From microscopic standpoint, the brittle fracture is characterized by transgranular cleave, intergranular fracture path, and river marks or tongues

Factors affecting the toughness and ductility of a material are: the stress system, notch sensitivity, size, design, workmanship, and enviornment effects.

Also of concern are material variables, including chemical composition, grain size, cleanliness, anisotrophy, processing problem, and embrittlement phenomena

Influence of a stress raiser, or concentrator, is much greater for a brittle material than for a ductile material

Aluminium and Silicon when used as deoxidizer to promote fine grain size also improve toughness.
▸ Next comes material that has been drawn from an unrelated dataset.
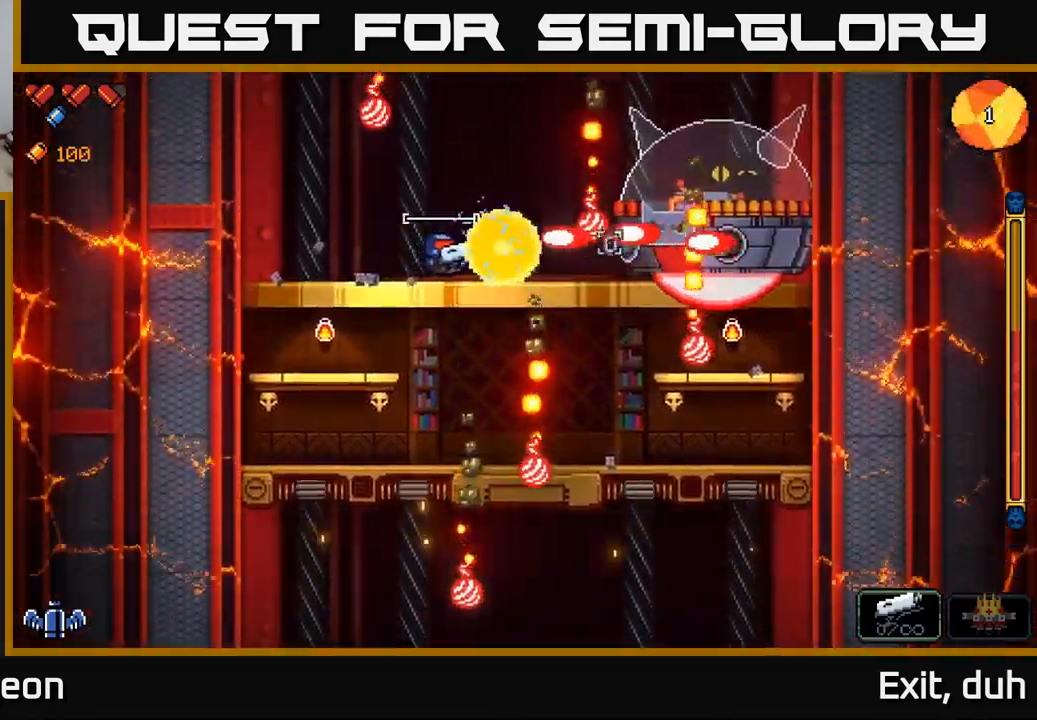
{"buttons": ["A", "R2"], "left_stick": "right", "right_stick": "right", "events": [[234, "A", "down"], [234, "left_stick", "left"], [350, "left_stick", "right"]]}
Silicon in excess of that required for fine grain size lower the toughness

Careful control of the oxygen, nitrogen, sulfur and phosphorous contents is also important to prevent loss of toughness

Toughness is raised by refining the grain size of steel ferrite or prior austenite grain size

Steel cleanliness is important in obtaining good toughness. Cleanliness depends on choice of melting procedure; control of residual impurity elements through scrap control, slag control, degassing, or special melting techniques such as electron slag or vacuum arc re-melting (ESR or VAR); and choice of deoxidation process and level of addition. It also important to maintain clean moulds and ladles, minimize erosion of refractories, and avoid or minimize entrapment of slag, scum, or foreign material

In general, steel exhibits the highest when the test sample is oriented parallel to the hot-working direction.

Toughness is lowest when specimen is oriented in the short transverse (through-thickness)

Due to unfavorable carbide morphology, upper bainite generally has poor toughness. Lower bainite exhibits better toughness as the isothermal transformation temperature decreases.